Longtemps, j’ai détesté le printemps. Les bourgeons en fleur, la nature, le pollen et les yeux rouges, le nez qui pique, la gorge qui gratte, merci bien. L’obligation de se réjouir, là, c’est bon.
Ma saison préférée c’était l’automne, l’enfant mélancolique qui adorait marcher dans les feuilles mortes au fond de la cour, bah c’était moi.

J’ai vécu deux ans à Aix-en-Provence, là-bas, l’hiver durait une semaine et les terrasses le reste de l’année, le temps d’ensoleillement crevait le plafond de particules fines parisien. Le premier hiver vécu à Paris, je me suis vraiment demandé ce que j’étais venue faire dans cette galère de neige fondue, de changements de température indécents, entre forêt tropicale dans la 13 et tempête dans les rues, et de cure de vitamine D.
À Paris, au moindre rayon de soleil, tout le monde saute de joie, et depuis quelques printemps, et bien moi aussi. D’ailleurs, un couple d’amis venus quelques jours en visite à Paris me faisait remarquer l’extrême amabilité des parisiens. C’était pendant ce week-end très ensoleillée mi-avril, vous vous souvenez ? Je n’ai pas manqué de préciser que c’était uniquement la faute au thermomètre, que bientôt on redeviendrait tous acariâtres.

Le printemps, c’est vrai que c’est comme avoir bourgeonné tout l’hiver et éclore avec les premiers beaux jours, le premier matin où le manteau reste à la maison, le premier déjeuner où les chauffages ont quitté les terrasses, la première traversée du Pont des Arts de l’année en flânant, le premier après-midi dans les jardins du Palais-Royal, mes préférés à Paris je crois. Les touristes croisent les nounous étrangères, les gens en free-lance les lycéens qui sèchent les cours, et les femmes tout droit sorties d’un magazine celles en jogging qui tendent vers cet objectif.

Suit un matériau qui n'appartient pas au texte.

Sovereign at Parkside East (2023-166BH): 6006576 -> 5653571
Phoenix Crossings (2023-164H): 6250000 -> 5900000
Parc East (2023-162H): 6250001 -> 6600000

Le printemps, c’est aussi mai et les jours fériés, puis le festival de Cannes, Roland-Garros, ni vu ni connu on bascule en juin et en été, c’est mon anniv’, champagne ! Et hop, juillet, c’est les vacances !

Le printemps, c’est tout à coup être plus libres de nos mouvements, libérés des couches de fringues. On peut se balader des heures, la nuit tombe tard sur le Canal Saint-Martin, on rêve, on discute et la soirée s’éternise, il n’y a pas d’urgence de nez qui coule pour rentrer, juste le plaisir d’une légère brise sur nos bras enfin dénudés. On respire, ça y est, c’est le printemps.